Directions
Write out every line of the records below word for word, leaving out the pictures.

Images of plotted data
- - - -

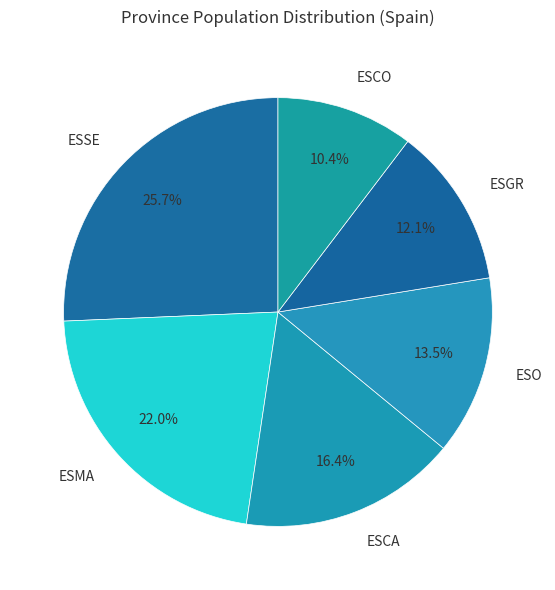

Which category has the smallest portion of the pie?

ESCO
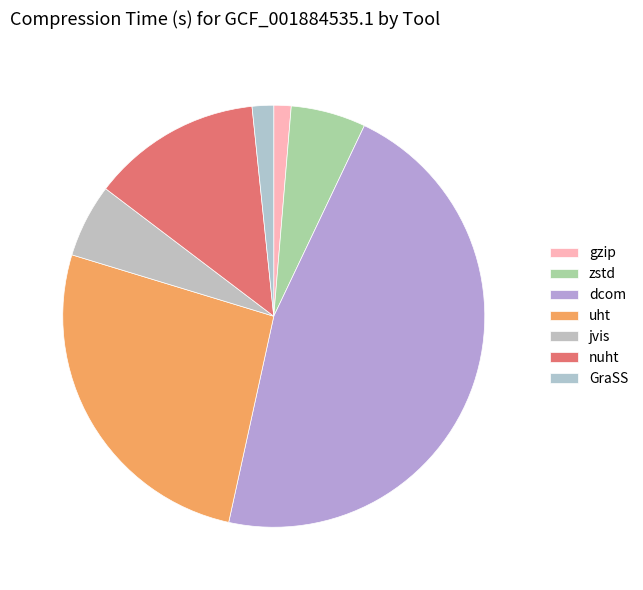

How many segments does this pie chart have?

7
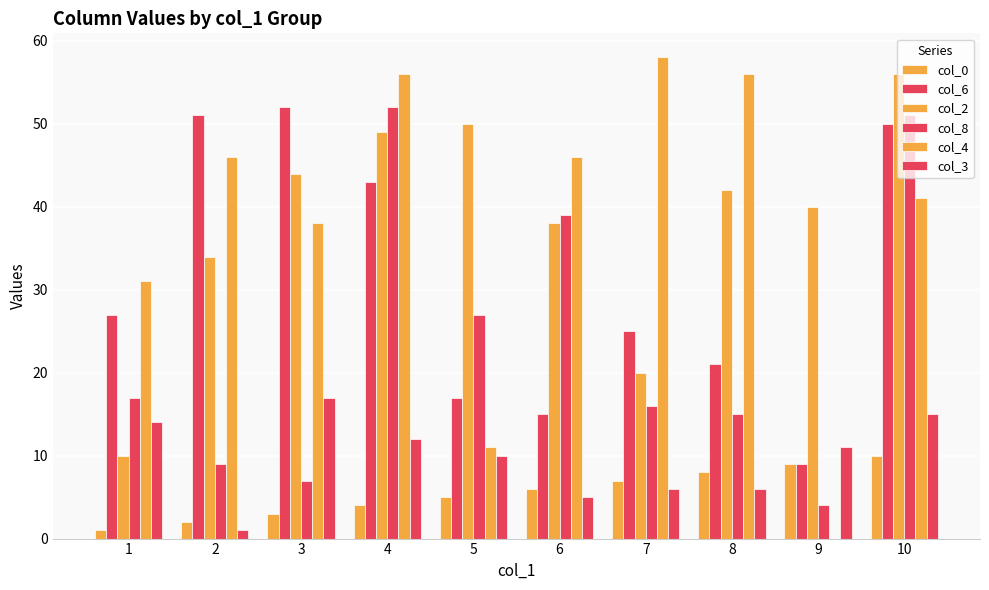

At how many categories does at least one series exceed 41?

8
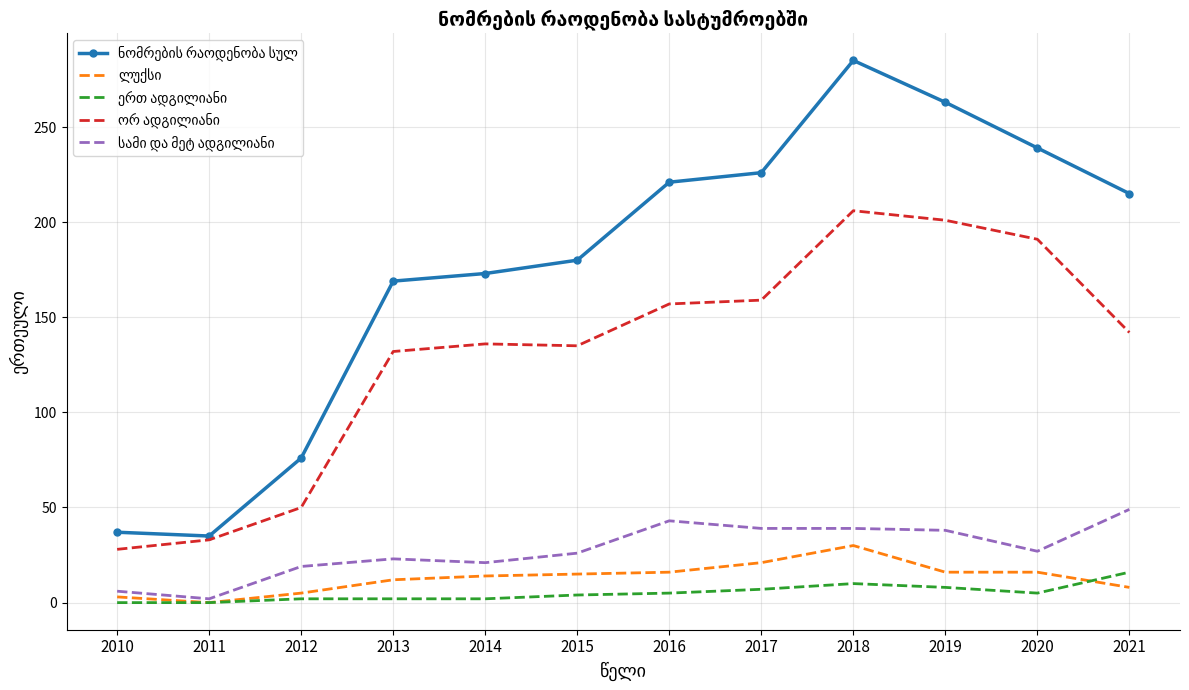

What is the total value across all series at 2018?

570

- - - -

Solution to the problem
Which category has the smallest portion of the pie?

ESCO

How many segments does this pie chart have?

7

At how many categories does at least one series exceed 41?

8

What is the total value across all series at 2018?

570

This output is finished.